“Sehr schön (very beautiful),” said the German. “Ja, jag ser sjön (yes, I see the lake),” replied the Swede in an old joke that doesn’t lend itself for translation. But what it implies – that Germans find Sweden attractive – is an enduring truth. Like no other people Germans take to the Swedish nature with blue lakes, green forests and red huts. After the Norwegians, the Germans are Sweden’s most important tourist group, and their love for Sweden isn’t on the wane.

"Inga Lindström" soap
The German soap opera “Inga Lindström” has 5.5 million viewers and in it Sweden is presented as a country with free love in the archipelago, women with flowing blond hair and one beautiful nature scene after the other. Malin Zillinger, cultural geographer at Lund University is an expert on German tourists in Sweden:
“Sweden is attractive to Germans because our country is nearby, and we have historical bonds."
Last year 2.6 million guest nights at hotels and hostels around the country made the Germans the second largest group of tourists to Sweden.
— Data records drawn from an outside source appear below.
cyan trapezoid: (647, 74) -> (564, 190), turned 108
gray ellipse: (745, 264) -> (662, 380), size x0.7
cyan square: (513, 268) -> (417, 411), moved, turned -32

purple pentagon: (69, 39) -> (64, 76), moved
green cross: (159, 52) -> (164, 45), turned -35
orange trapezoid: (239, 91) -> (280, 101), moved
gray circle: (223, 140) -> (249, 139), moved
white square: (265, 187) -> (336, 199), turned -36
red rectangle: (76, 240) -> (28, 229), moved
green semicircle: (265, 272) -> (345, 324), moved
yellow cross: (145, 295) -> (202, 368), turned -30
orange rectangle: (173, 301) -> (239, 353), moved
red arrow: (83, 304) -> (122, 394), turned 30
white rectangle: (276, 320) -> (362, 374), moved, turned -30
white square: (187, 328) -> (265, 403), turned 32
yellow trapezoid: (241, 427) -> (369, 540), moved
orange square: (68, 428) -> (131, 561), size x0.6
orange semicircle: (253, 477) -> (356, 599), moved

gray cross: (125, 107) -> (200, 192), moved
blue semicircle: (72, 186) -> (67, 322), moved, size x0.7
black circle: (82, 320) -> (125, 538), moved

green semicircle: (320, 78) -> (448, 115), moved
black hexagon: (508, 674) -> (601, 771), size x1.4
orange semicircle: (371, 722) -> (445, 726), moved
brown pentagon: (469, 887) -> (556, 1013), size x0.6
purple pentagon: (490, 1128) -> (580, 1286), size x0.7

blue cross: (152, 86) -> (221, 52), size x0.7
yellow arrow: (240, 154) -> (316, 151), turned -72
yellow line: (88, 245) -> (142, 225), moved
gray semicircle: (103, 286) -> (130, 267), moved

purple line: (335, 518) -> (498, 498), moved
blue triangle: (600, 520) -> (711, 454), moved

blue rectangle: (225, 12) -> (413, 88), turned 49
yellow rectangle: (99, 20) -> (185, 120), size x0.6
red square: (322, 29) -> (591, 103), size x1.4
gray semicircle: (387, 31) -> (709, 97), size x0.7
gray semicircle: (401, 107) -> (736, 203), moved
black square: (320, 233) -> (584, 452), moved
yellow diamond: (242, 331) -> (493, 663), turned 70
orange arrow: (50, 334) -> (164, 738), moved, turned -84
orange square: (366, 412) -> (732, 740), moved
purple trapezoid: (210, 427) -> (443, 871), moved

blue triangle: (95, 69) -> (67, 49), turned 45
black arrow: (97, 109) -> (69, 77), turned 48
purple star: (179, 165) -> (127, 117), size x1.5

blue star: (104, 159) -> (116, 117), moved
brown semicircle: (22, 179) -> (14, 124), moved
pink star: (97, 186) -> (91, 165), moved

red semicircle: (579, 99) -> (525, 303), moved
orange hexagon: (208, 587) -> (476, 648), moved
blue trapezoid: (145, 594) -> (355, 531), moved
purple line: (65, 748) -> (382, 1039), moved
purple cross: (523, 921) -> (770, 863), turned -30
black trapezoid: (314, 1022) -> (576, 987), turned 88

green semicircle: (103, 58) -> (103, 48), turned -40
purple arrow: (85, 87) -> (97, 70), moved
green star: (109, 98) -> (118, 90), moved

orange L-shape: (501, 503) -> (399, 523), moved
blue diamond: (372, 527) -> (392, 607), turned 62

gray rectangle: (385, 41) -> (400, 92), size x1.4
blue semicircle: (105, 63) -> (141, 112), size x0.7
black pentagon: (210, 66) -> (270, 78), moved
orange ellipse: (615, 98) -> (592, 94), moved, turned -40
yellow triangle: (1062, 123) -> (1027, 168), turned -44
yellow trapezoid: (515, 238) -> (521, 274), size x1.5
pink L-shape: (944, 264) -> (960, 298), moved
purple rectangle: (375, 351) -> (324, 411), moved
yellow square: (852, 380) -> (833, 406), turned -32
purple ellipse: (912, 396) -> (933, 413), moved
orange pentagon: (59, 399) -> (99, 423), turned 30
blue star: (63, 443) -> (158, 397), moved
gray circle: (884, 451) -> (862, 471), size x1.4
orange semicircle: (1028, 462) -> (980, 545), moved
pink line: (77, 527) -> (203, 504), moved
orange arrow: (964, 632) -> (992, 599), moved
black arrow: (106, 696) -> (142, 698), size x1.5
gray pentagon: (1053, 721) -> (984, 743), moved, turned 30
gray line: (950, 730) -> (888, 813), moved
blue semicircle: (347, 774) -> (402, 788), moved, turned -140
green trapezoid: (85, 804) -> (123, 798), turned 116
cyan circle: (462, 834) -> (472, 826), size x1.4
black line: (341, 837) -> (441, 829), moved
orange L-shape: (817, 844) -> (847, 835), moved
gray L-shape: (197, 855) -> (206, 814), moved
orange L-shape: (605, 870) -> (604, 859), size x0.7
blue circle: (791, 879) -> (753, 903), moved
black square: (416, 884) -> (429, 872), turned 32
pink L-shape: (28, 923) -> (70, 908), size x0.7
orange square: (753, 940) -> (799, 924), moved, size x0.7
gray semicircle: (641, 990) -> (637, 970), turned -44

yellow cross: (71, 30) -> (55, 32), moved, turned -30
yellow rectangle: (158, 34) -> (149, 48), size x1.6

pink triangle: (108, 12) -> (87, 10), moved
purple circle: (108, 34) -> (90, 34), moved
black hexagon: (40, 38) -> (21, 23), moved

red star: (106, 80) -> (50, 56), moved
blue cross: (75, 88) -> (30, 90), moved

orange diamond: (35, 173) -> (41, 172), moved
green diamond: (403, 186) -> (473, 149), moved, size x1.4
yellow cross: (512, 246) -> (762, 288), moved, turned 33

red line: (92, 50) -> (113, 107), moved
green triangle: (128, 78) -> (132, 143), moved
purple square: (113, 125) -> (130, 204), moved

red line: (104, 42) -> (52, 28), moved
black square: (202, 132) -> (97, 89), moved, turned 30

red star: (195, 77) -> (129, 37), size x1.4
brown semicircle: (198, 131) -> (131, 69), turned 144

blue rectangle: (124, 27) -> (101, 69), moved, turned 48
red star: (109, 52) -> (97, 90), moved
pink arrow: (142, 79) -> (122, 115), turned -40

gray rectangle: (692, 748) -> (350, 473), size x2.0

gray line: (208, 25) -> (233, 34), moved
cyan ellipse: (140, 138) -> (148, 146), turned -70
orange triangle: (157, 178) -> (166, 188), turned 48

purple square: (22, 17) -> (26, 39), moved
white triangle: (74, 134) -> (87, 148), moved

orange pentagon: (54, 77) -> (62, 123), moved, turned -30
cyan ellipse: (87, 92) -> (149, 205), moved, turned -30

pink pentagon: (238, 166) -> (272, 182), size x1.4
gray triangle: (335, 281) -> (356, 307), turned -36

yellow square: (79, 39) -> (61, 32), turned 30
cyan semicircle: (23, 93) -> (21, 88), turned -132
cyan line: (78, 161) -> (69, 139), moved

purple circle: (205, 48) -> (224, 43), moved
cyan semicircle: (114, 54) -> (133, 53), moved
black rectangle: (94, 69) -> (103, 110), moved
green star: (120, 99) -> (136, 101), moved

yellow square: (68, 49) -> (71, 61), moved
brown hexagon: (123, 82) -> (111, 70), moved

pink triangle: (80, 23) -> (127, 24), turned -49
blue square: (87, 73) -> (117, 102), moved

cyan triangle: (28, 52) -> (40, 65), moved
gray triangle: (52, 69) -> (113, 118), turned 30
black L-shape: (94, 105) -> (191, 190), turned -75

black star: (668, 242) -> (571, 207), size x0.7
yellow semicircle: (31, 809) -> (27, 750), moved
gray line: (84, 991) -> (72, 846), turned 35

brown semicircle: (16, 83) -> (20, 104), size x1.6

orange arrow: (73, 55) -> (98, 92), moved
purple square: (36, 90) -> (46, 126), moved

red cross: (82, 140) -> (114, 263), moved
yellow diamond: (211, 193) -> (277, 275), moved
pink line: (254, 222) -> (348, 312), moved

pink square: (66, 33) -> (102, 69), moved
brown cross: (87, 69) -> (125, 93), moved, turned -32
“German press frequently writes about Sweden and it is always positive. Germans know a lot about Sweden, they watch Swedish films and read Swedish books. To Germans, there’s something very darling about Sweden,” continues Zillinger, who has researched how German tourists read Swedish guidebooks, and also interviewed German tourists. “Sweden has 23 inhabitants per square kilometer, Germany has 230. They like the fact that we have easy access to uninterrupted nature."


Sweden is a strong brand in Germany
Corelius Holtorf, an associate professor in archeology at Linnéuniversitetet (Linnaeus University), moved to Sweden from Germany and says that Sweden is a strong brand name in his native country. He says it is about Astrid Lindgren and the fact that Sweden is enormously child friendly. “When I tell my friends that we bought a cabin in Sweden, they invariably ask me if it’s red. When I tell them that it’s not, they get a bit disappointed, but when I say that our house is close to Vimmerby (a town with 7,827 inhabitants famous for its link to Astrid Lindgren, who was born here in 1907) they are again happy!” Felix Strohecker is a 16-year old tourist from Frankfurt visiting Stockholm. He says that what he likes best about Sweden is the nature and the people: “We’ve seen moose here, and it is very pretty. It was my mother’s idea to come here. We have been to Malmö and Göteborg and we went around an island in a boat. Now we’ve been shopping for clothes in Stockholm. Sweden is famous in Germany for its pretty women.”
The invasion of German tourists to Sweden increased after the fall of the Berlin wall in 1989. Tourist analyst Peter Terpstra at Tillväxtverket (Swedish Agency for Economic and Regional Growth) believes it has to do with the fact that it is no longer as cheap as it used to be to tourist in southern Europe. “And when you’ve been to Majorca 15 times, you want to see something else. Germany is an enormous market, Germans travel a lot, there’s a lot of them and they are nearby,” says Terpstra.